Estos episodios casi sobrenaturales han sido objeto de estudio de la psiquiatría desde el siglo XIX, en particular por la Escuela Francesa, quien aportó posiblemente las mejores descripciones de los problemas psiquiátricos. En 1843, un año antes del cuento de Poe, Jules Baillarger, describió un grupo de pacientes inmóviles, en apariencia “idiotas”, transitoriamente absorbidos en un delirio interior -ideas tristes, alucinaciones- del que sólo podían dar cuenta una vez recuperados, y llamó a ese cuadro “melancolía con estupor”.
Complementando la descripción de Baillarger, el psiquiatra alemán Karl Kahlbaum describió “La catatonia o la locura de tensión” (1874): “El paciente permanece inmóvil, en mutismo y con una facies rígida, los ojos enfocados a la lejanía, aparentemente desprovisto de toda voluntad para moverse, sin reaccionar a los estímulos”. Esta descripción artesanal hizo hincapié en una serie de fenómenos motores que presentaban los pacientes: rigidez muscular (por eso lo de “locura en tensión”), flexibilidad cérea (un aumento de la resistencia a la movilización de los miembros), catalepsia (por la rigidez, el paciente permanece suspendido en posiciones incomodas), espasmos y una serie de fenómenos corporales.

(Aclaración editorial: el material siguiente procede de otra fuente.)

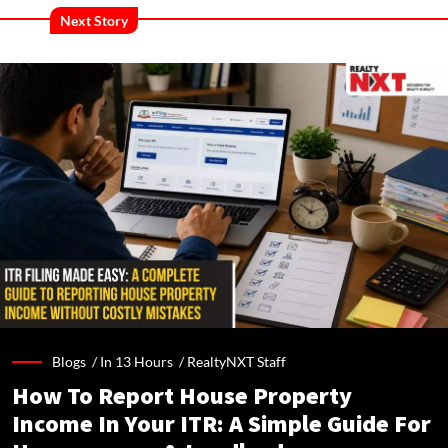
Next Story
Blogs /
In 13 Hours
/
RealtyNXT Staff
How To Report House Property
Income In Your ITR: A Simple Guide For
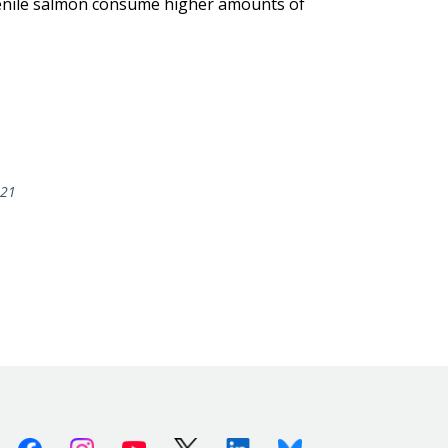
uvenile salmon consume higher amounts of
021
Facebook
Instagram
Youtube
X (Twitter)
Linkedin
Bluesky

Pocos ejemplos más concretos en donde la locura escapa al psiquismo y se expresa plenamente en el cuerpo. En Argentina, algunos psiquiatras estudiaron en profundidad el mundo de las catatonias: entre otros, destacan Juan Carlos Goldar, Norma Derito y Alberto Monchablón Espinoza.
Le puede tocar a todos
Actualmente se interpreta a la catatonía como un síndrome que puede desencadenarse por causas externas (infecciones, intoxicaciones, abuso de drogas) así como asociarse a distintos problemas neurológicos (epilepsia) y psiquiátricos (trastorno bipolar, esquizofrenia, histeria), pero también como una respuesta adaptativa frente a hechos puntuales emocionalmente intensos (shock emocional). Técnicamente, todos podemos experimentar una catatonía, lo cual podría inquietar al lector de estas líneas.

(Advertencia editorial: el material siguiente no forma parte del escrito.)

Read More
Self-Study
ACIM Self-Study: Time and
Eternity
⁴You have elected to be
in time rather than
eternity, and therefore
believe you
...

Recuerdo en mi residencia de psiquiatría en el Hospital Álvarez, pasar muchas mañanas acompañando a un paciente de mi edad, inmóvil, con la mirada perdida y lagañas en los ojos. Las moscas se posaban en su mejilla y los visitantes intentaban espantarlas.
Se trataba de un paciente con quien venía trabajando hace meses en un tratamiento ambulatorio. Una crisis aguda de parálisis y pensamientos apocalípticos ocasionó su internación. Su cuerpo desprendía olor a almendras. Me preguntaba si escuchaba, si entendía mis preguntas, si registraba el entorno. La piel lucía brillante, sudorosa. Su madre lo peinaba y le ordenaba las pertenencias. Luego de varias semanas, un día despertó de aquel sopor, de ese estado que inspiraba en mí respeto y algo de temor.
Me lo encontré desayunando, y antes de que pudiera saludarlo me dijo, con una semi sonrisa en el rostro, “deberías leer a Poe”.